Quick comparison: why does Puerto Rico carry so much more public debt than non-U. S. Caribbean islands? $70 billion is a lot. It’s even more for an economy that is not doing so well. If you were to take $70 billion as a percentage of a state’s output, or calculate debt per capita, you would find both of those ratios well above the figures you find for other, non-U. S. Caribbean islands. I can say that confidently, without doing the calculations for Puerto Rico or any other island. That’s how high $70 billion is.

Except for the U. S. Virgin Islands, or USVI. Their per capita debt is even more than Puerto Rico. Why? All these territories have greater access to U. S. credit than non-territories. And they sit within the U. S. regulatory and tax environment. So why should the territories be different from states like Illinois, Massachusetts, New Jersey, or Maryland? If you can defer your obligations till later, why wouldn’t you do it?

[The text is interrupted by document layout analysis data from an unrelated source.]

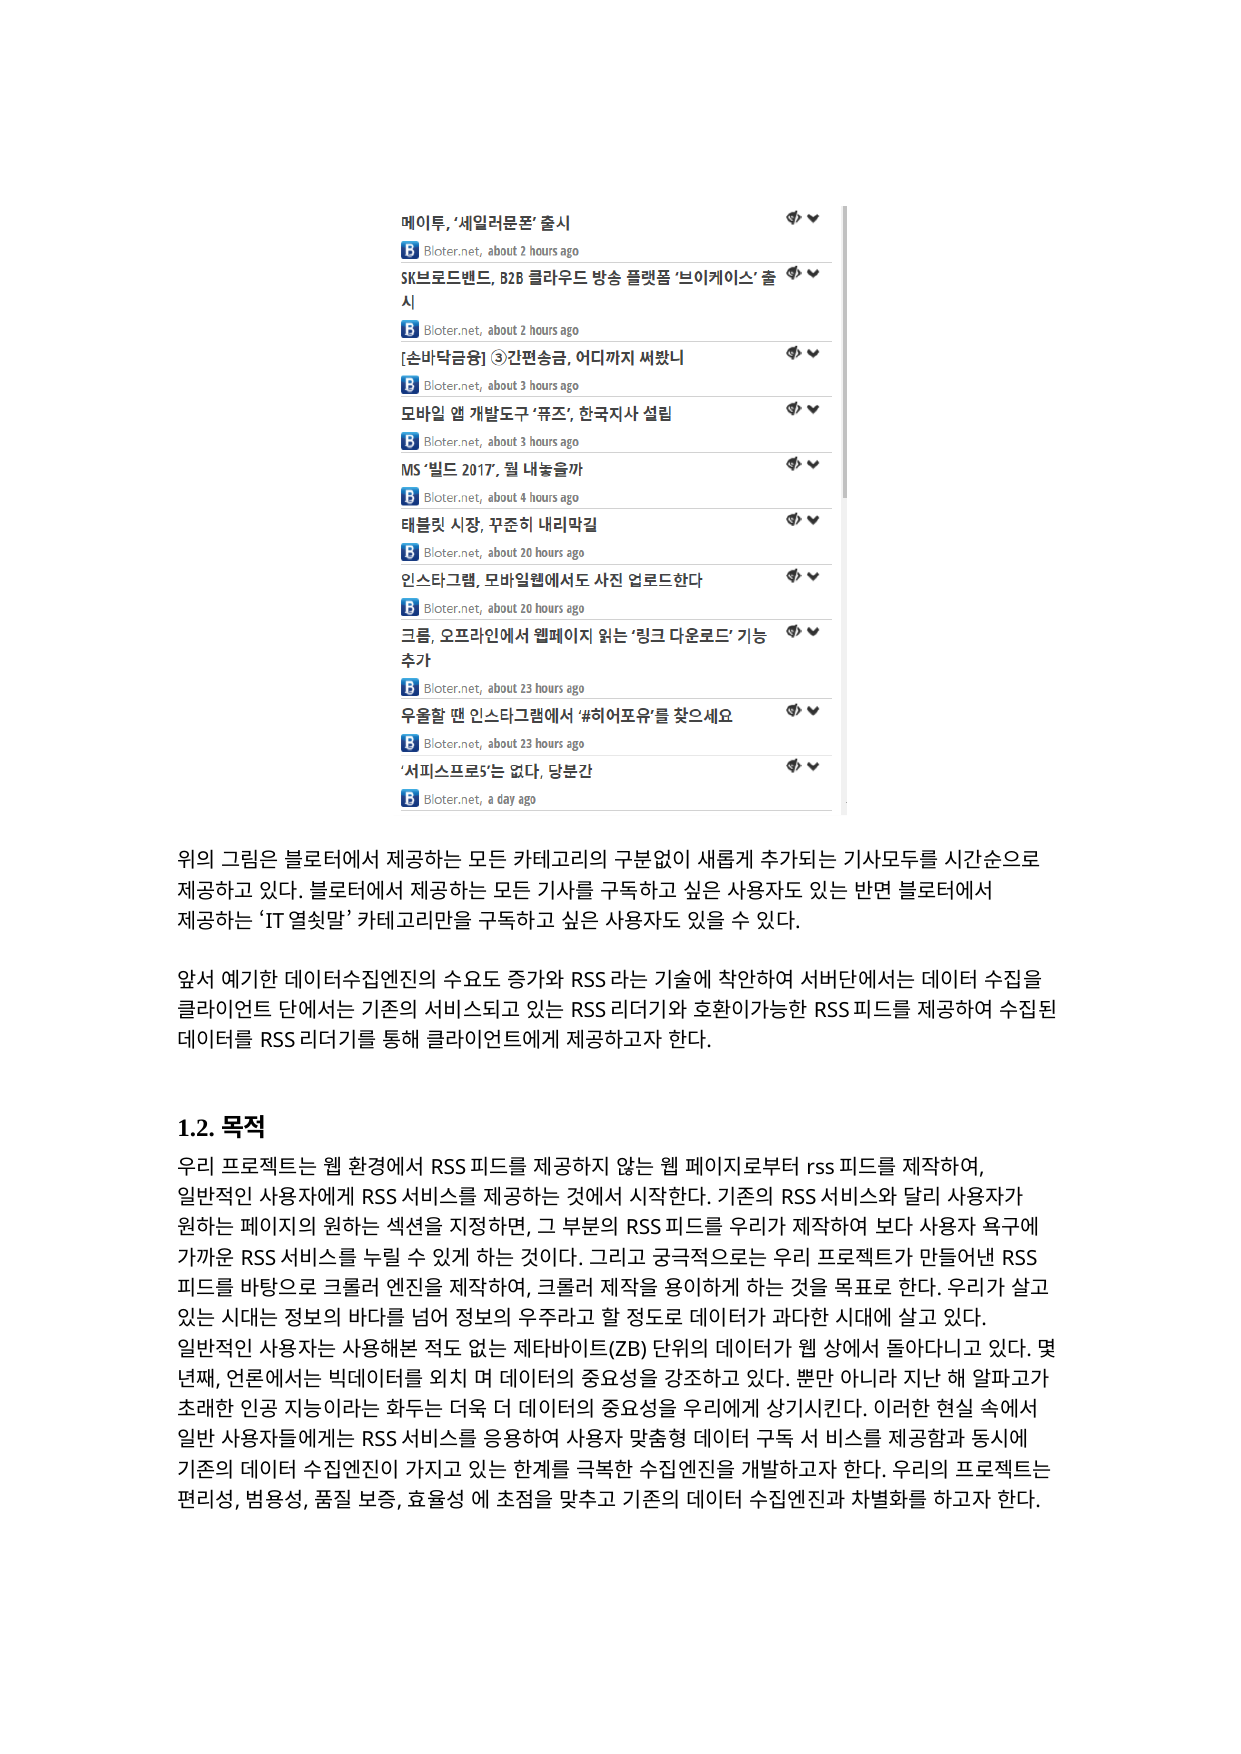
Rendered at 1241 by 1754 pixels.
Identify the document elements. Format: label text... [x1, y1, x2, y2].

subtitle 목적 [177, 1107, 1063, 1144]
text 우리 프로젝트는 웹 환경에서 RSS피드를 제공하지 않는 웹 페이지로부터 rss피드를 제작하여, 일반적인 사용자에게 RSS서비스를 제공하는 것에서 시작한다. 기존의 RSS서비스와 달리 사용자가 원하는 페이지의 원하는 섹션을 지정하면, 그 부분의 RSS피드를 우리가 제작하여 보다 사용자 욕구에 가까운 RSS서비스를 누릴 수 있게 하는 것이다. 그리고 궁극적으로는 우리 프로젝트가 만들어낸 RSS피드를 바탕으로 크롤러 엔진을 제작하여, 크롤러 제작을 용이하게 하는 것을 목표로 한다. 우리가 살고 있는 시대는 정보의 바다를 넘어 정보의 우주라고 할 정도로 데이터가 과다한 시대에 살고 있다. 일반적인 사용자는 사용해본 적도 없는 제타바이트(ZB) 단위의 데이터가 웹 상에서 돌아다니고 있다. 몇 년째, 언론에서는 빅데이터를 외치 며 데이터의 중요성을 강조하고 있다. 뿐만 아니라 지난 해 알파고가 초래한 인공 지능이라는 화두는 더욱 더 데이터의 중요성을 우리에게 상기시킨다. 이러한 현실 속에서 일반 사용자들에게는 RSS서비스를 응용하여 사용자 맞춤형 데이터 구독 서 비스를 제공함과 동시에 기존의 데이터 수집엔진이 가지고 있는 한계를 극복한 수집엔진을 개발하고자 한다. 우리의 프로젝트는 편리성, 범용성, 품질 보증, 효율성 에 초점을 맞추고 기존의 데이터 수집엔진과 차별화를 하고자 한다. [177, 1150, 1063, 1514]
text 앞서 예기한 데이터수집엔진의 수요도 증가와 RSS라는 기술에 착안하여 서버단에서는 데이터 수집을 클라이언트 단에서는 기존의 서비스되고 있는 RSS리더기와 호환이가능한 RSS피드를 제공하여 수집된 데이터를 RSS리더기를 통해 클라이언트에게 제공하고자 한다. [177, 963, 1063, 1054]
picture [393, 206, 847, 816]
text 위의 그림은 블로터에서 제공하는 모든 카테고리의 구분없이 새롭게 추가되는 기사모두를 시간순으로 제공하고 있다. 블로터에서 제공하는 모든 기사를 구독하고 싶은 사용자도 있는 반면 블로터에서 제공하는 ‘IT열쇳말’ 카테고리만을 구독하고 싶은 사용자도 있을 수 있다. [177, 844, 1063, 934]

Well, one reason you might not run up debts you cannot pay is that doing so is unethical. Why would you want someone else to pay for your own benefits? From the earliest age, we learn, ‘Pay your own way.’ ‘Save for the future.’ ‘A penny saved is a penny earned.’ ‘Neither a borrower nor a lender be.’

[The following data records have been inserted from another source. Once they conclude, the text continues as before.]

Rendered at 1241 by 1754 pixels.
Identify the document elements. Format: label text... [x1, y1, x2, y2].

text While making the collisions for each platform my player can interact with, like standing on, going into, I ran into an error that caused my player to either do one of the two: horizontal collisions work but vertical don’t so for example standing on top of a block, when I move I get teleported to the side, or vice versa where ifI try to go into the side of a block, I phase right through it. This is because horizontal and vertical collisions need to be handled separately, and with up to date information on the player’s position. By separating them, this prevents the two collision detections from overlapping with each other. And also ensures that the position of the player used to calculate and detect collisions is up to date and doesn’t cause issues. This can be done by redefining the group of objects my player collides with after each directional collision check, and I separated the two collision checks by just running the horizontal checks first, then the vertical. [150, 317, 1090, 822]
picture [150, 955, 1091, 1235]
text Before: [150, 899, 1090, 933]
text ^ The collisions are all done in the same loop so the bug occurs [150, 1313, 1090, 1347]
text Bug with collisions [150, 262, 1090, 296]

Yet when you participate in an economic system where no one cares about these ideas, you start to think you’re a sucker if you don’t go along. Do you think people who defrauded U. S. financial markets during the Great Recession’s run-up went to the office one day and said, “Time to become a criminal. You’ll see some truly illegal shit go down now.”? No, they thought, “Time to make some money on real estate, like everyone else.”

That’s how culture and institutions work. You can’t say the governor of Massachusetts is a crook because his state carries so much debt. In that way, comparisons to the Great Recession are not valid. Where they are valid is that no one is in a position to stop the growth of debt, and no one even wants to. ‘Something will happen, something will come along to save us.’ ‘Restructure’ is the magic word. ‘Write off’ is even better. Creditors can afford the loss.

Let’s see what happens when the United States wants to start another war, and no one wants to pay for it. Let’s see as well what happens when a hurricane destroys an island, and relief supplies pile up, undistributed, due to rules, lack of funds, bureaucratic inertia, and other factors that make working within the U. S. economic system so difficult.